騎士達が私の前に跪き、そしてイヴァンが代表で自分たちの思いを私に告げる。
「至らぬ警備で申し訳ございません。クラリス様がいなければ我々も今頃どうなっていたか」
「……」
想定外のことだ。
烏合の衆とはいえ多勢過ぎた。だけどこの先のことを考えると、そんな慰めの言葉をかけるべきではないと思った。

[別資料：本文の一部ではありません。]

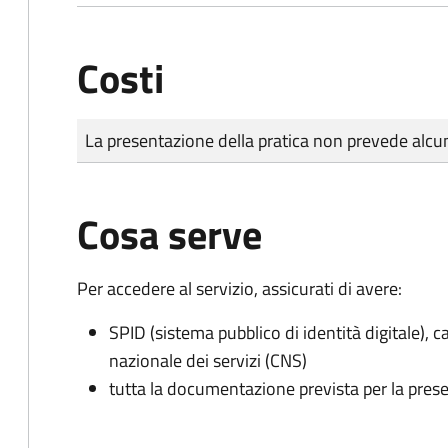
Costi
Tipo di pagamento
Importo
La presentazione della pratica non prevede al
Cosa serve
Per accedere al servizio, assicurati di avere:
SPID (sistema pubblico di identità digitale), ca
nazionale dei servizi (CNS)
tutta la documentazione prevista per la prese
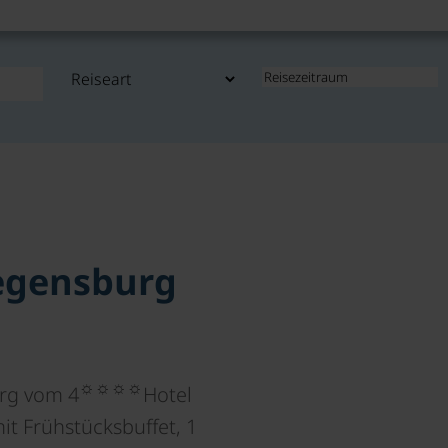
egensburg
☼☼☼☼
rg vom 4
Hotel
it Frühstücksbuffet, 1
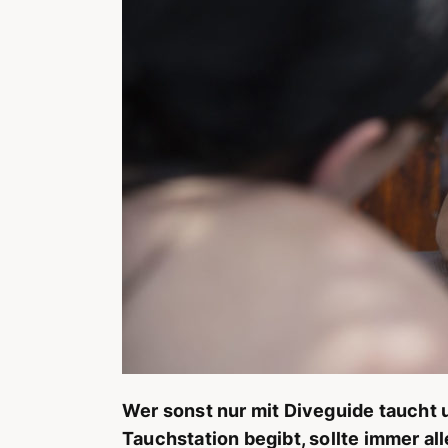
Wer sonst nur mit Diveguide taucht 
Tauchstation begibt, sollte immer al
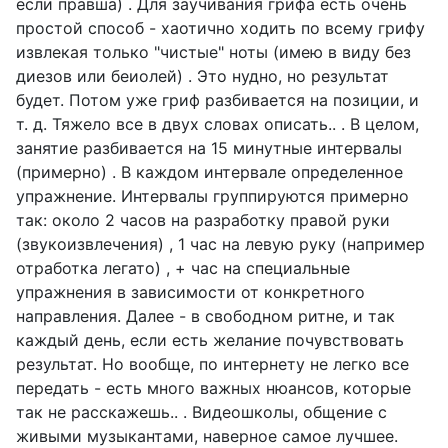
если правша) . Для заучивания грифа есть очень
простой способ - хаотично ходить по всему грифу
извлекая только "чистые" ноты (имею в виду без
диезов или беиолей) . Это нудно, но результат
будет. Потом уже гриф разбивается на позиции, и
т. д. Тяжело все в двух словах описать.. . В целом,
занятие разбивается на 15 минутные интервалы
(примерно) . В каждом интервале определенное
упражнение. Интервалы группируются примерно
так: около 2 часов на разработку правой руки
(звукоизвлечения) , 1 час на левую руку (например
отработка легато) , + час на специальные
упражнения в зависимости от конкретного
направления. Далее - в свободном ритне, и так
каждый день, если есть желание почувствовать
результат. Но вообще, по интернету не легко все
передать - есть много важных нюансов, которые
так не расскажешь.. . Видеошколы, общение с
живыми музыкантами, наверное самое лучшее.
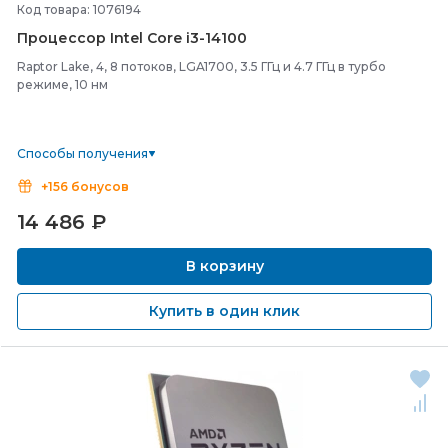
Код товара: 1076194
Процессор Intel Core i3-
14100
Raptor Lake, 4, 8 потоков, LGA1700, 3.5 ГГц и 4.7 ГГц в турбо
режиме, 10 нм
Способы получения
+156 бонусов
14 486
₽
В корзину
Купить в один клик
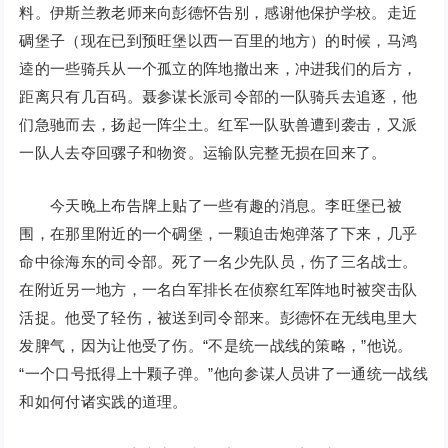
料。伊斯兰教老师来向彭德怀告别，感谢他保护学校。走近
碉堡子（现在已到预旺堡以西一百里的地方）的时候，马鸿
逵的一些骑兵从一个孤立的阵地撤出来，冲进我们的后方，
距离只有几百码。聂参谋长派司令部的一队骑兵去追逐，他
们急驰而去，扬起一阵尘土。红军一队驮兽遭到袭击，又派
一队人去夺回骡子和物资。运输队完整无损在回来了。
今天晚上布告牌上贴了一些有趣的消息。李旺堡已被
围，在那里附近的一个碉堡，一颗迫击炮弹落了下来，几乎
命中徐海东的司令部。死了一名少先队员，伤了三名战士。
在附近另一地方，一名白军排长在侦察红军阵地时被突击队
活捉。他受了轻伤，被送到司令部来。彭德怀在无线电里大
发脾气，因为让他受了伤。“不是统一战线的策略，”他说。
“一个口号抵得上十颗子弹。”他向参谋人员讲了一通统一战线
和如何付诸实践的道理。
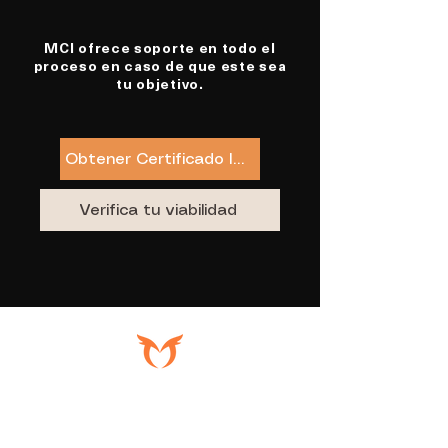
MCI ofrece soporte en todo el
proceso en caso de que este sea
tu objetivo.
Obtener Certificado Internacional
Verifica tu viabilidad
5536
International Dr,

「今は平和な世の中で、鍛錬も不要だと思っている騎士たちも多い。けれども、こういった事もあり得るのよ。もしもの時、騎士が主を守れなかった醜態をさらした時、ハーディン王国は世界中の笑いものになる」
「……返す言葉もございません」
イヴァンはそう口にしてから、唇を噛みしめた。
自分の不甲斐なさが悔しいのね。でもその気持ちが大事なの。
ここにいる騎士達は皆、将来魔物の軍勢と戦うことになる。
人間相手に手こずっている場合じゃないのよ。
「もっと鍛錬を積みなさい。国を守る為に。家族を守る為に。今のままではハーディン王国は滅亡の道を辿ります」
私の言葉にその場にいる騎士達は深々と頭を下げた。
誇り高い騎士ならば、今の自分たちがどれほど脆弱なのか痛感したことだろう。
騎士が主に守られるなど、あってはならない事なのだから。
だけど中には、不満そうな表情でこっちを見ている騎士たちもいる。
自分たちは命がけで戦ったのに、何故、そんなことを言われなきゃいけないんだ? と言わんばかりね。
全ての人に理解して貰うのは難しい。
エディアルド様が騎士団の脆弱さに思い悩んでいる気持ちが、今、痛いほど分かるわ。
このままだとハーディン王国はあっという間に闇の世界に飲まれるだろう。
信者が何故私を襲ったのかも気になるし。
頭が痛いことがあまりにも多すぎる。